• [AIM OF THE EXERCISE]:
The full listing must be reproduced exactly as given.

__________________________________________________

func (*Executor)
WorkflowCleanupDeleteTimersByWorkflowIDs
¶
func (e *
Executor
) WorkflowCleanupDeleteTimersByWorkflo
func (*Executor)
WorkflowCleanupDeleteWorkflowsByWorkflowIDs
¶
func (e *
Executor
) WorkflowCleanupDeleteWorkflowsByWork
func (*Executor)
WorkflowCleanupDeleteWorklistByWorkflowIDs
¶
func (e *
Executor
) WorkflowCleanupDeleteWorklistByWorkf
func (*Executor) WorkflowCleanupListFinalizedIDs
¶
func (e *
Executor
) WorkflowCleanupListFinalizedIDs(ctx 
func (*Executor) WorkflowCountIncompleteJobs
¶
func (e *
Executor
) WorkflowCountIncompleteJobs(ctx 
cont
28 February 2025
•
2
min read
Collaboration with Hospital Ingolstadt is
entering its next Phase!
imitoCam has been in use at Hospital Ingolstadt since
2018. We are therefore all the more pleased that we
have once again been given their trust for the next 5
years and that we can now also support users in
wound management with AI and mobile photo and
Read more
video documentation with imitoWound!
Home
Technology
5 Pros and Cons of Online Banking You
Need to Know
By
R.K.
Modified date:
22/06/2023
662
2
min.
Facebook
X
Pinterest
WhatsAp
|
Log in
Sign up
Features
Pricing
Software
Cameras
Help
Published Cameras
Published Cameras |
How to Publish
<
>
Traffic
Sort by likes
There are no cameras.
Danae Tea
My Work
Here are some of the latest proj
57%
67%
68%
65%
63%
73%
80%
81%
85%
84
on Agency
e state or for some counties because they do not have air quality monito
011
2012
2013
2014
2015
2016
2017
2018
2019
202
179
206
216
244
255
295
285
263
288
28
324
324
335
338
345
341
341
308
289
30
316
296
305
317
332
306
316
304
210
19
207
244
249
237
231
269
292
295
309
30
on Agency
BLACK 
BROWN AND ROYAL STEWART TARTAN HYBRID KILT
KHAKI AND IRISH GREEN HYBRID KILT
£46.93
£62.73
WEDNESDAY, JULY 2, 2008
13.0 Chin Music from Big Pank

__________________________________________________

• [YOUR RESPONSE]:
func (*Executor)
WorkflowCleanupDeleteTimersByWorkflowIDs
¶
func (e *
Executor
) WorkflowCleanupDeleteTimersByWorkflo
func (*Executor)
WorkflowCleanupDeleteWorkflowsByWorkflowIDs
¶
func (e *
Executor
) WorkflowCleanupDeleteWorkflowsByWork
func (*Executor)
WorkflowCleanupDeleteWorklistByWorkflowIDs
¶
func (e *
Executor
) WorkflowCleanupDeleteWorklistByWorkf
func (*Executor) WorkflowCleanupListFinalizedIDs
¶
func (e *
Executor
) WorkflowCleanupListFinalizedIDs(ctx 
func (*Executor) WorkflowCountIncompleteJobs
¶
func (e *
Executor
) WorkflowCountIncompleteJobs(ctx 
cont
28 February 2025
•
2
min read
Collaboration with Hospital Ingolstadt is
entering its next Phase!
imitoCam has been in use at Hospital Ingolstadt since
2018. We are therefore all the more pleased that we
have once again been given their trust for the next 5
years and that we can now also support users in
wound management with AI and mobile photo and
Read more
video documentation with imitoWound!
Home
Technology
5 Pros and Cons of Online Banking You
Need to Know
By
R.K.
Modified date:
22/06/2023
662
2
min.
Facebook
X
Pinterest
WhatsAp
|
Log in
Sign up
Features
Pricing
Software
Cameras
Help
Published Cameras
Published Cameras |
How to Publish
<
>
Traffic
Sort by likes
There are no cameras.
Danae Tea
My Work
Here are some of the latest proj
57%
67%
68%
65%
63%
73%
80%
81%
85%
84
on Agency
e state or for some counties because they do not have air quality monito
011
2012
2013
2014
2015
2016
2017
2018
2019
202
179
206
216
244
255
295
285
263
288
28
324
324
335
338
345
341
341
308
289
30
316
296
305
317
332
306
316
304
210
19
207
244
249
237
231
269
292
295
309
30
on Agency
BLACK 
BROWN AND ROYAL STEWART TARTAN HYBRID KILT
KHAKI AND IRISH GREEN HYBRID KILT
£46.93
£62.73
WEDNESDAY, JULY 2, 2008
13.0 Chin Music from Big Pank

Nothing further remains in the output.